Towards an automated AI-based framework for floor plan compliance checks for residential buildings
arXiv:2607.00015v1 Announce Type: cross Abstract: To improve residents' well-being in Australia's urban areas, governments have introduced policy reforms such as SEPP65, BADS, and SPP7.3 to enhance apartment design quality. These regulations require precise geometric and spatial analysis to...
When AI Learns to Read Building Codes
Researchers have developed an automated AI framework for checking residential floor plans against complex Australian design regulations—specifically SEPP65, BADS, and SPP7.3. The system performs geometric and spatial analysis to verify compliance, replacing what has traditionally been a manual, error-prone process requiring architects and certifiers to cross-reference dozens of quantitative and qualitative rules.
This is not a trivial pattern-recognition task. Australian apartment design codes mandate precise measurements: minimum room dimensions, window-to-wall ratios, daylight access angles, and circulation space clearances. The framework must interpret architectural drawings, extract spatial relationships, and compare them against codified thresholds—all while handling variations in drawing conventions and annotation styles.
Why This Matters
The significance extends well beyond Australian building regulation. This work represents a concrete step toward regulatory AI—systems that can interpret and enforce formalized policy rules across domains. For the built environment alone, the implications are substantial. Manual compliance checking currently consumes roughly 15-25% of architectural design time, and errors discovered late in construction can cost millions in rework.
More broadly, this framework demonstrates a viable pattern for automating any domain where:
- Rules are clearly codified (even if complex)
- Input data has consistent structure (floor plans)
- Output is binary or categorical (pass/fail per rule)
Implications for AI Practitioners
1. Domain-specific data pipelines remain the bottleneck. The hardest part of this work is not the AI model itself, but creating training data from architectural drawings with annotated compliance labels.

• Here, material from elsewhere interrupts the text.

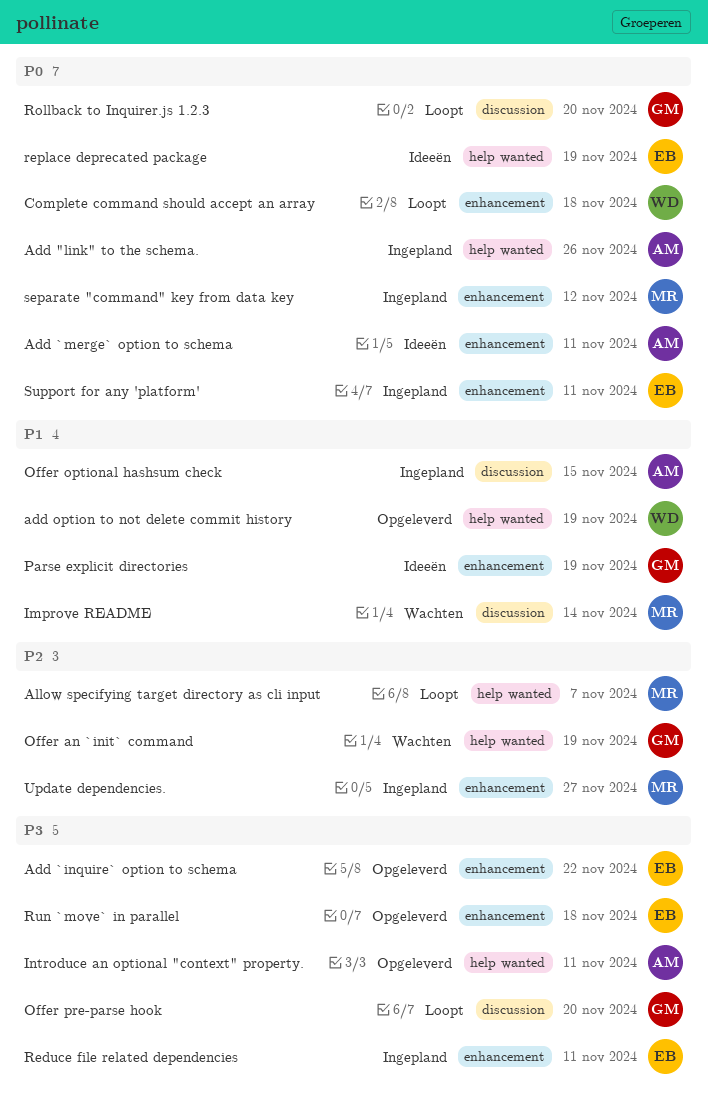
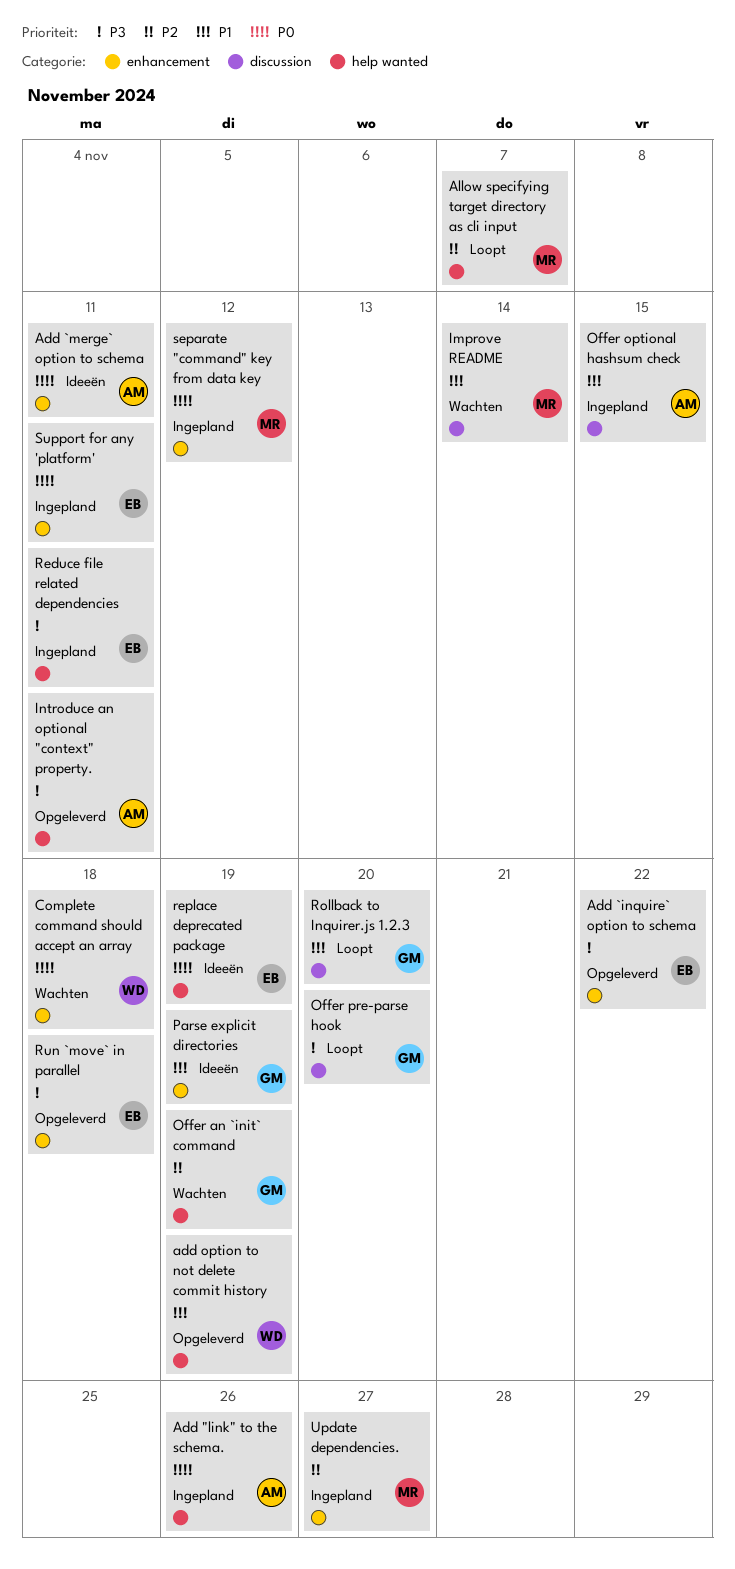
Complete command should accept an array, status: Loopt -> Wachten
Reduce file related dependencies, label: enhancement -> help wanted
Rollback to Inquirer.js 1.2.3, priority: P0 -> P1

Practitioners should budget 3-5x more effort for data curation than model development in regulated domains. 2. Explainability is non-negotiable. Building certifiers will not accept a "black box" compliance verdict. The system must output which specific rule was violated and where—meaning interpretable architectures (attention maps, rule traces) are essential, not optional. 3. Regulatory drift creates maintenance costs. Building codes are updated every 3-5 years. Any deployed system must support modular rule updates without retraining the entire model. The framework's architecture should separate perception (reading plans) from reasoning (applying rules). 4. Liability and validation requirements differ from consumer AI. A false negative (missing a violation) could lead to unsafe buildings. Practitioners must plan for rigorous validation against certified human reviewers, and likely need professional indemnity insurance coverage.Key Takeaways
- Automated compliance checking for building regulations is moving from research concept to functional prototype, with geometric and spatial reasoning at its core.
- The hybrid approach—combining computer vision for input parsing with structured rule engines for decision-making—offers a template for other regulated domains like healthcare, finance, and manufacturing.
- Data annotation, model explainability, and regulatory update mechanisms are the three critical infrastructure challenges that will determine whether such systems achieve real-world adoption.
- AI practitioners entering regulated verticals must plan for validation rigor and liability frameworks that differ significantly from consumer-facing applications.